------ Supplied records

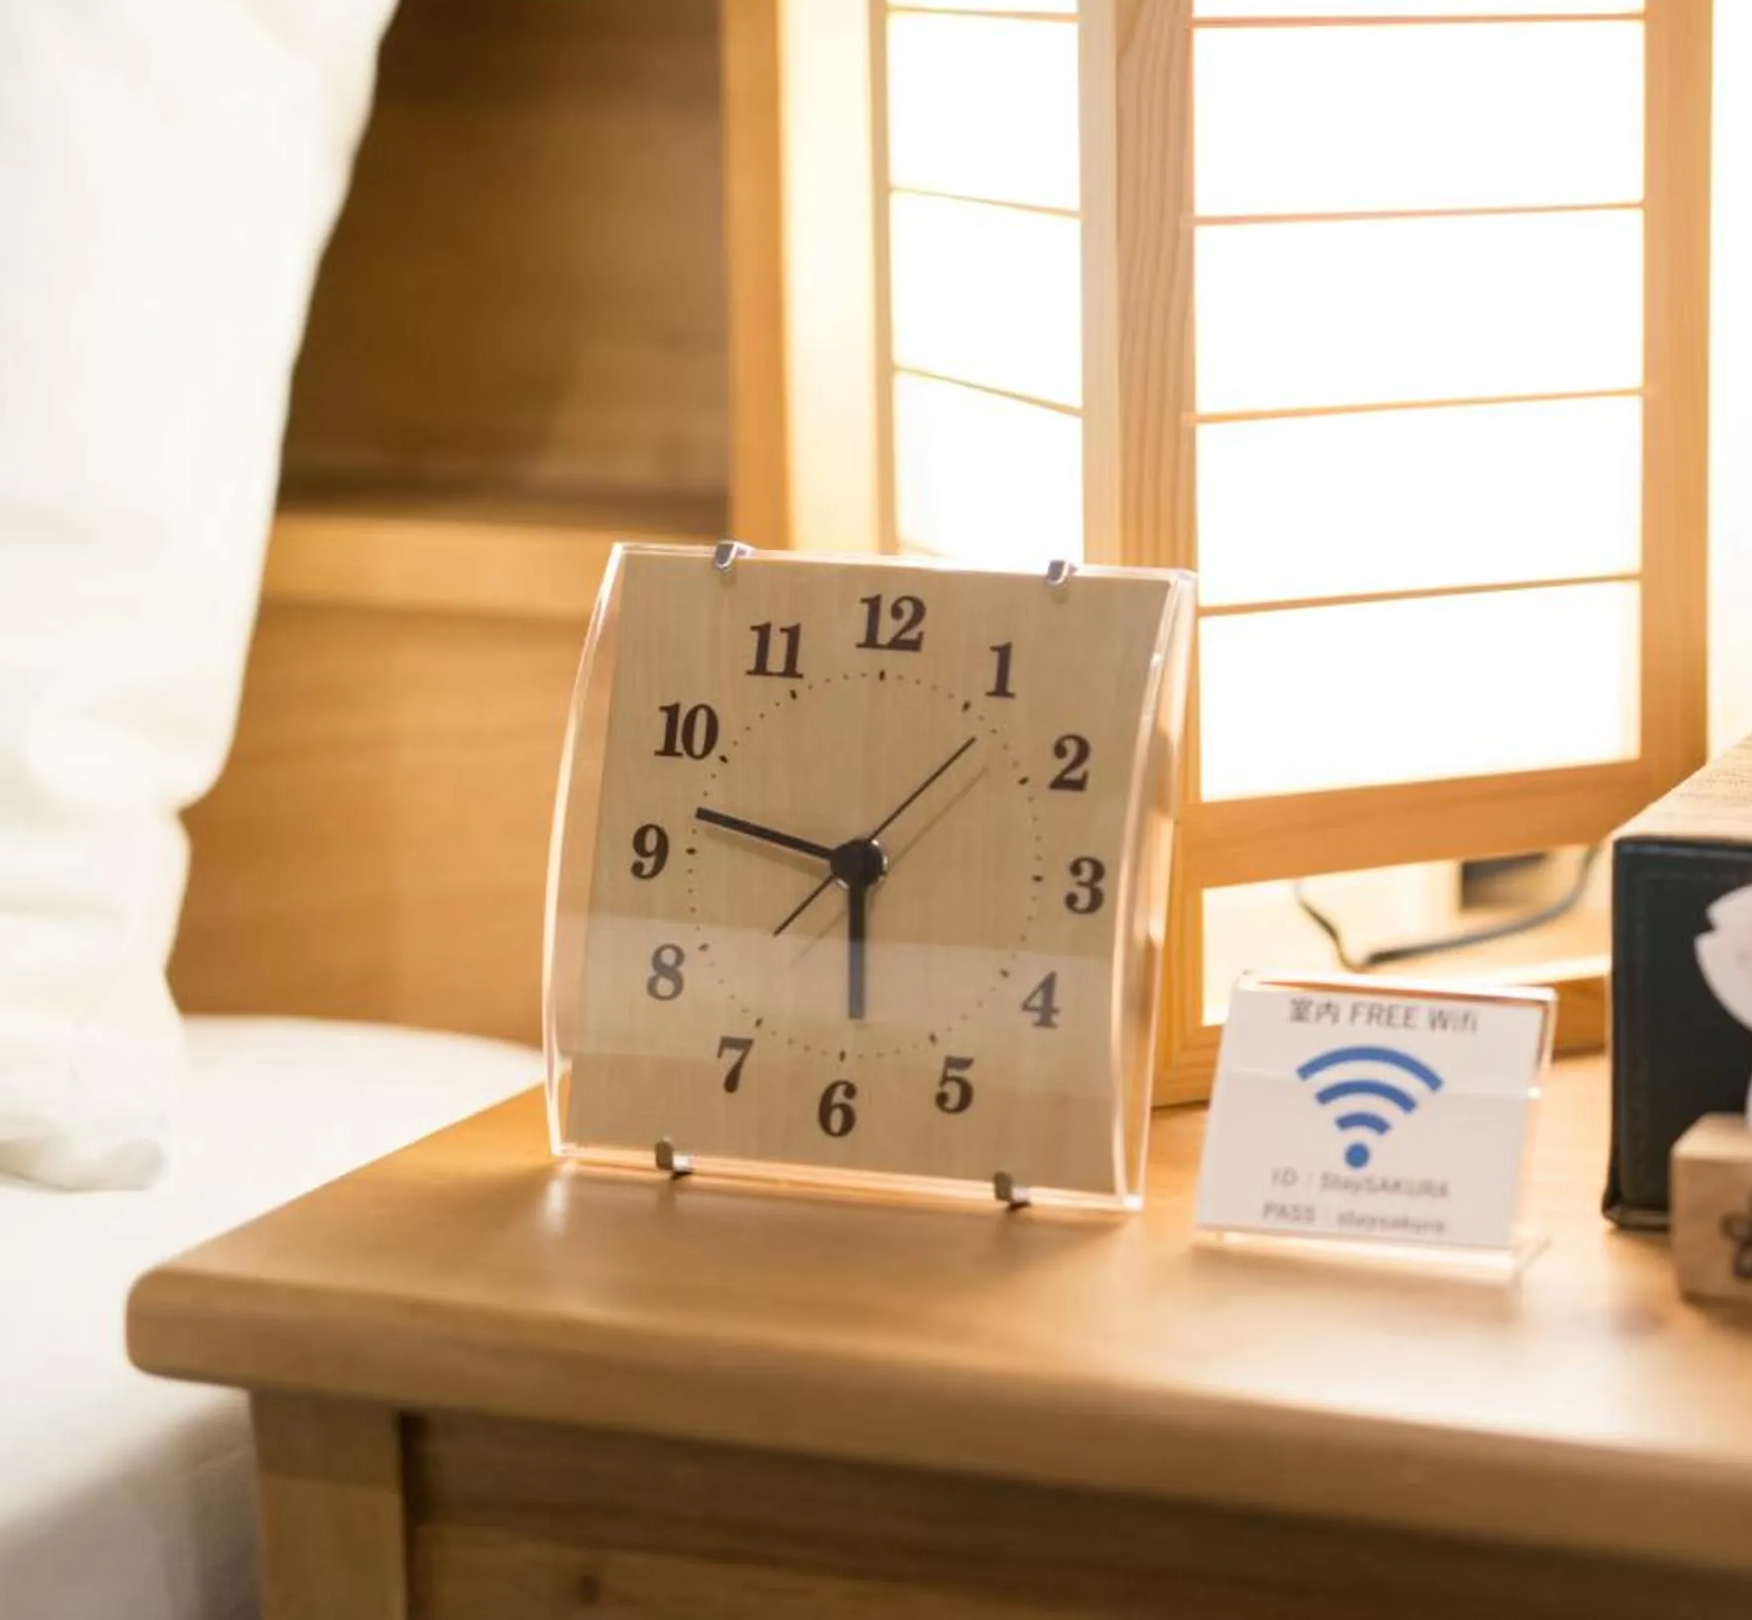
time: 5:47
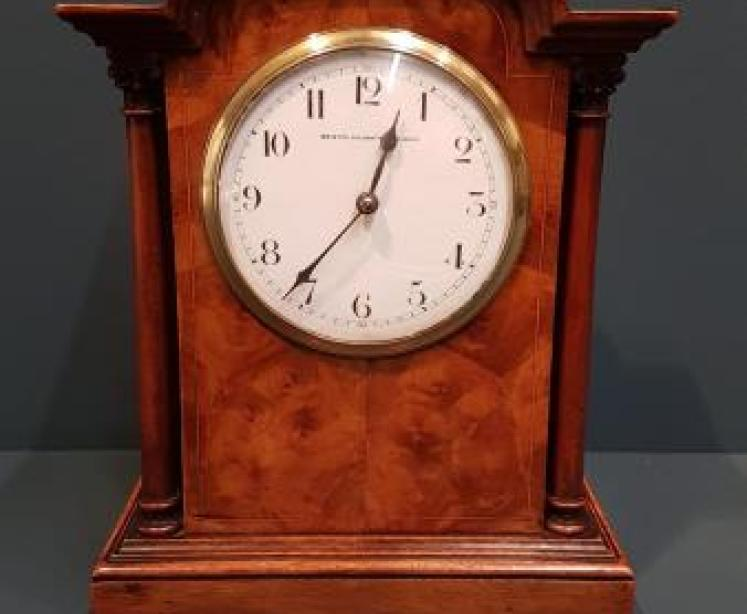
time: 12:36
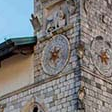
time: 6:38
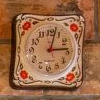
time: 3:02
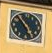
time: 4:52
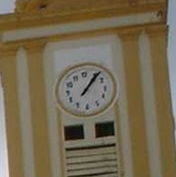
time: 1:06
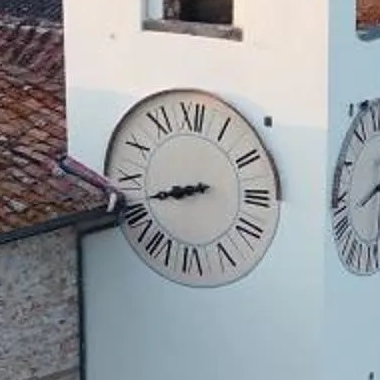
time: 8:41
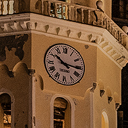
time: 10:15
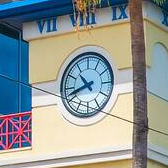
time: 10:41
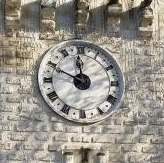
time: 11:48
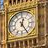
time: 12:24
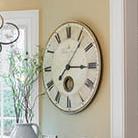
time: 3:06
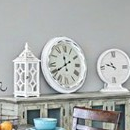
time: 11:40
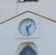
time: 1:28
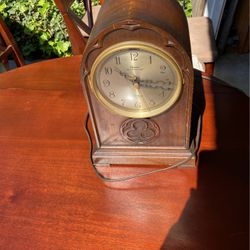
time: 10:15
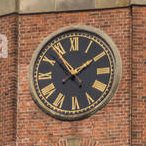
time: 1:53
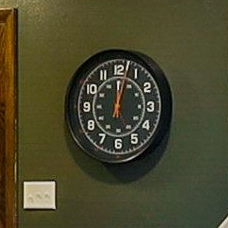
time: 12:02
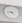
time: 4:44
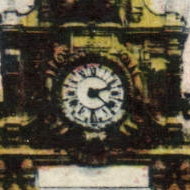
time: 2:22
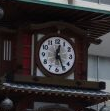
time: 12:25
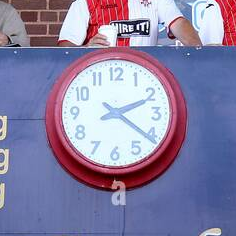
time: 2:21
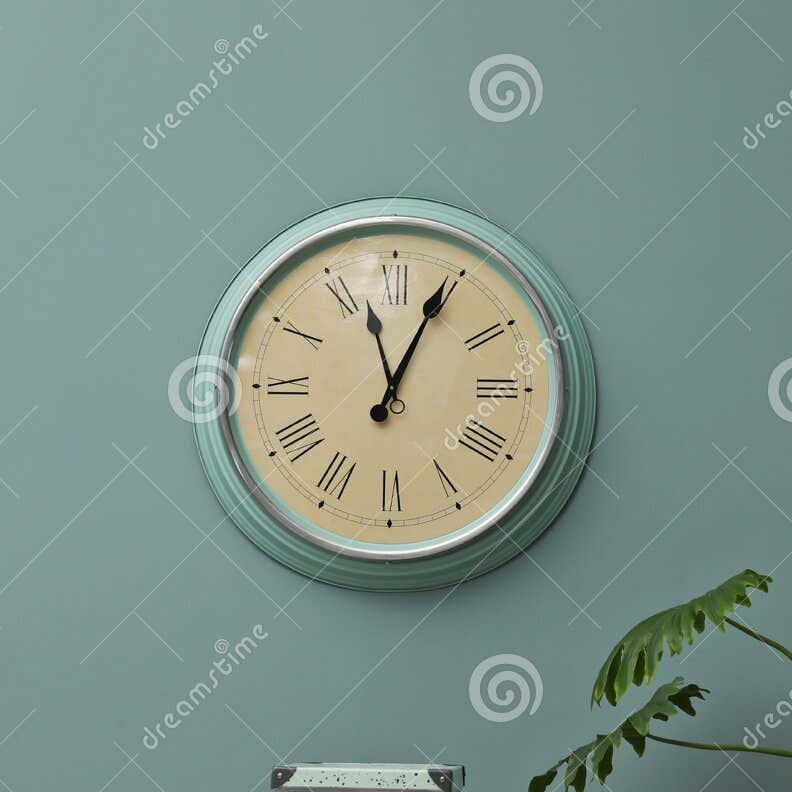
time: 11:04
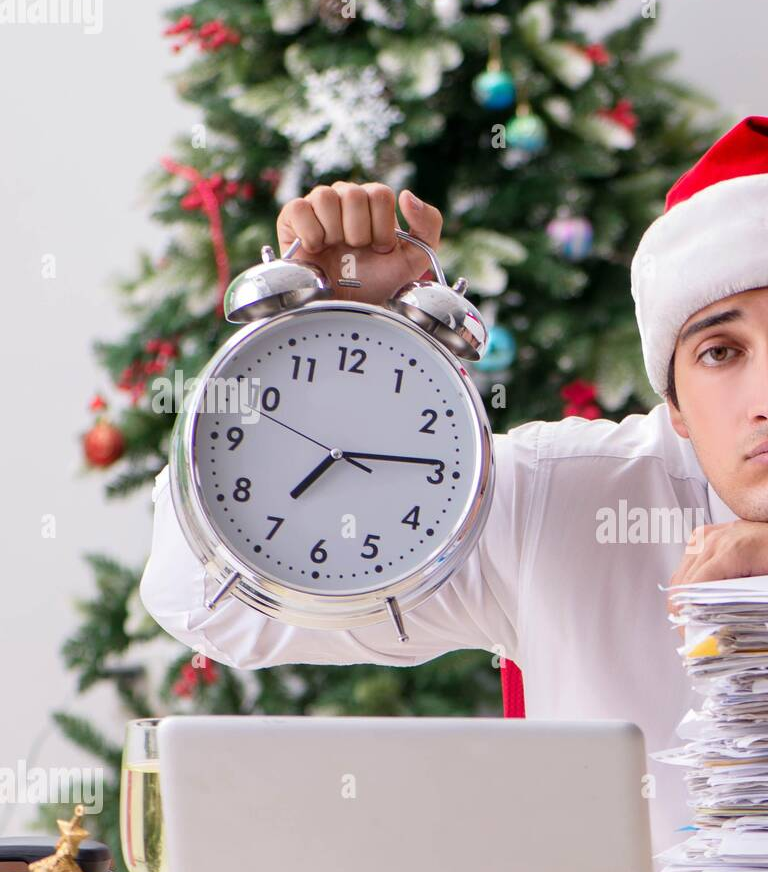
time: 7:14
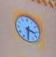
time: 3:31
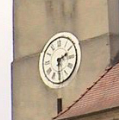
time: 2:29
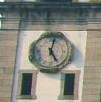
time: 5:01
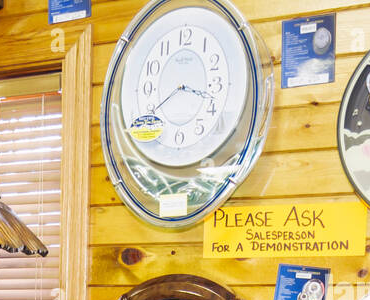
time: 3:39
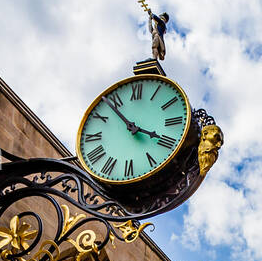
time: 3:53
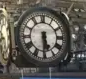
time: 5:30
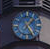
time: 1:24
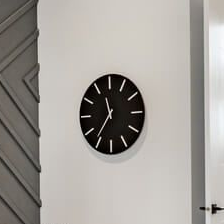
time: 11:36
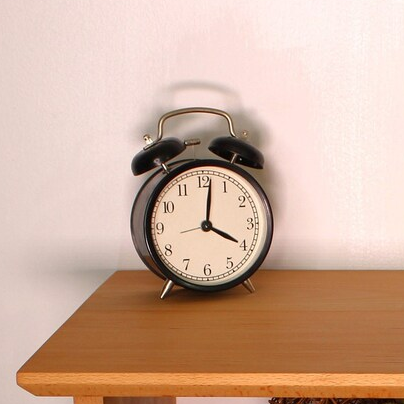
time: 4:01
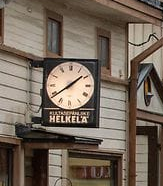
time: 1:39
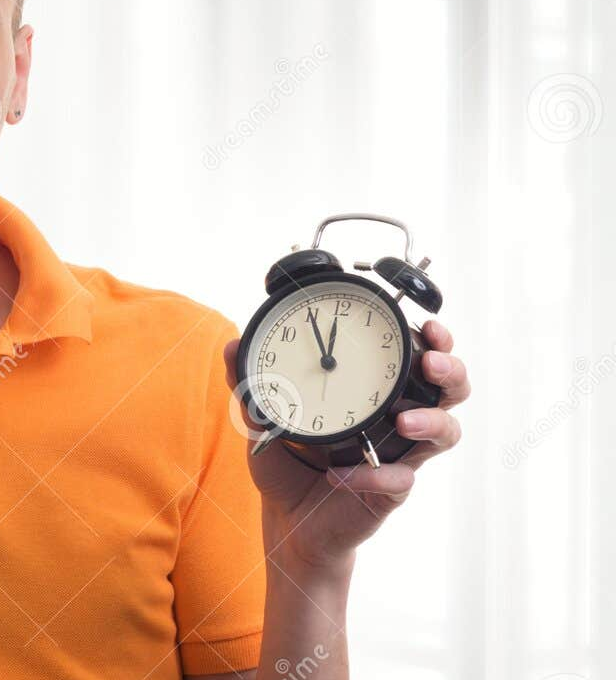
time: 11:55
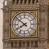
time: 7:51
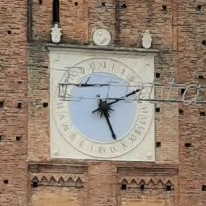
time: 5:11
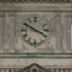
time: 3:50
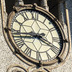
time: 3:43
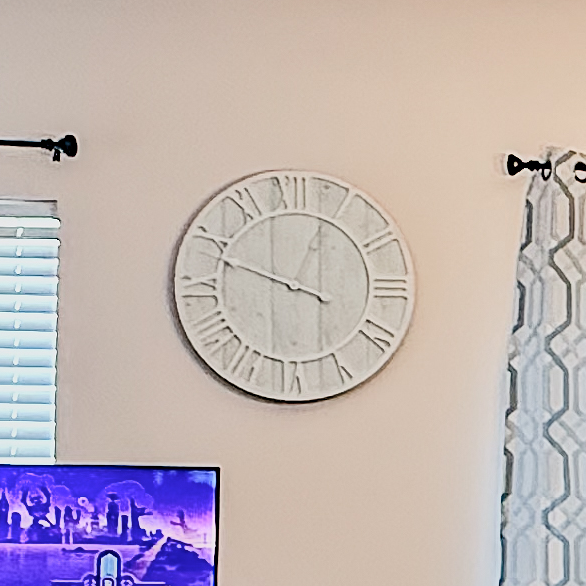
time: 12:48
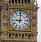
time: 9:01
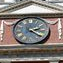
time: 2:21
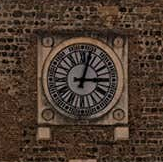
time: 3:02
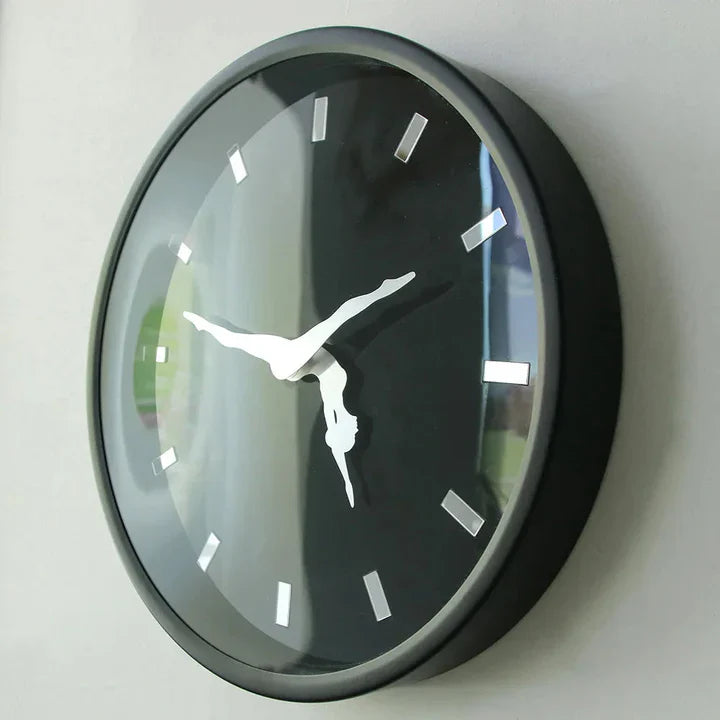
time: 1:47
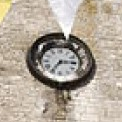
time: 7:15
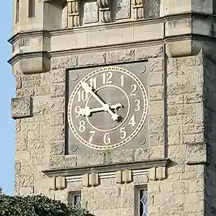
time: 8:53
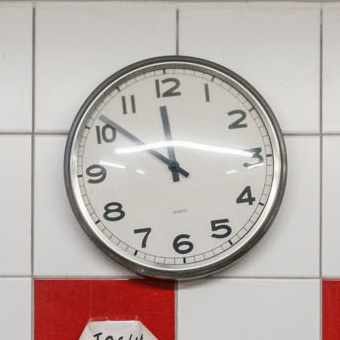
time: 11:51
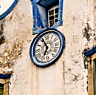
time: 6:55
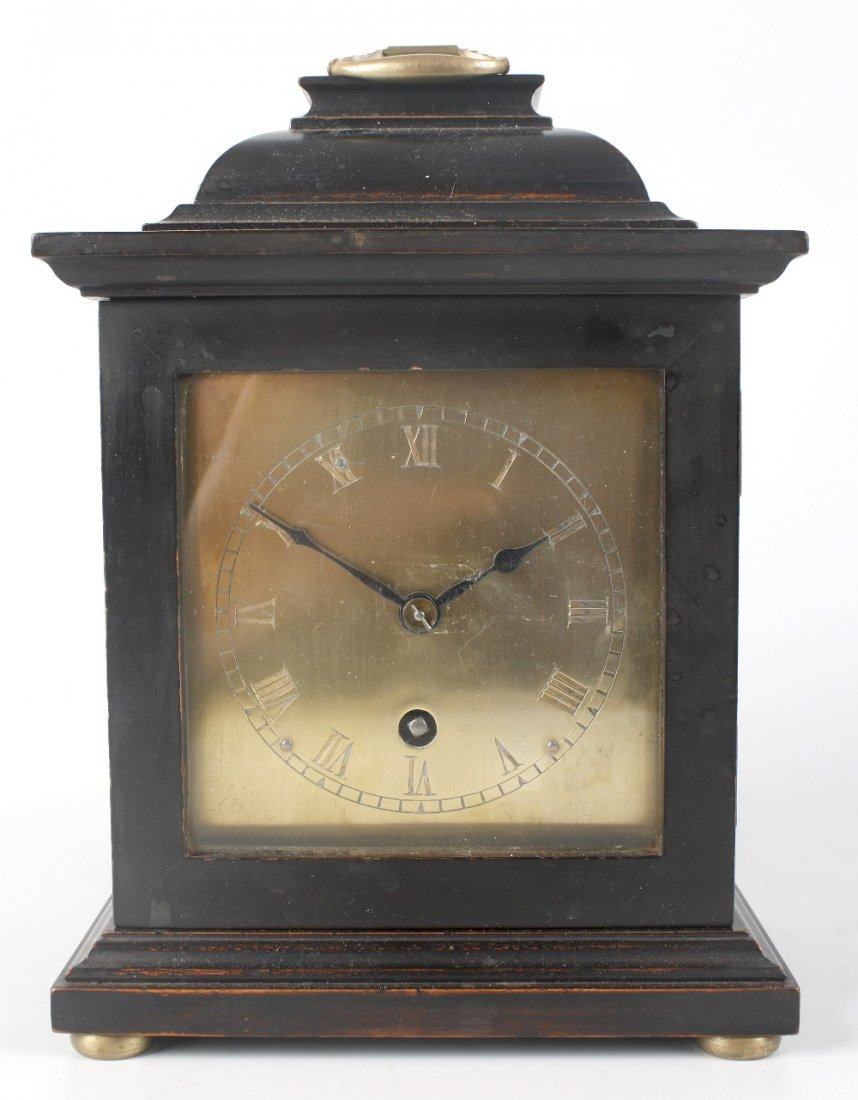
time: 1:50
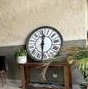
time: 12:30
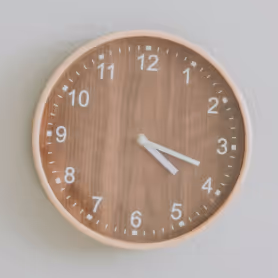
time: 4:18
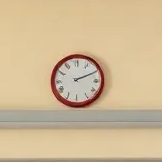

------------

* What to work on
Copy every line of the records above character for character, leaving out the pictures.

* Answer
time: 5:47
time: 12:36
time: 6:38
time: 3:02
time: 4:52
time: 1:06
time: 8:41
time: 10:15
time: 10:41
time: 11:48
time: 12:24
time: 3:06
time: 11:40
time: 1:28
time: 10:15
time: 1:53
time: 12:02
time: 4:44
time: 2:22
time: 12:25
time: 2:21
time: 11:04
time: 7:14
time: 3:31
time: 2:29
time: 5:01
time: 3:39
time: 3:53
time: 5:30
time: 1:24
time: 11:36
time: 4:01
time: 1:39
time: 11:55
time: 7:51
time: 5:11
time: 3:50
time: 3:43
time: 12:48
time: 9:01
time: 2:21
time: 3:02
time: 1:47
time: 7:15
time: 8:53
time: 11:51
time: 6:55
time: 1:50
time: 12:30
time: 4:18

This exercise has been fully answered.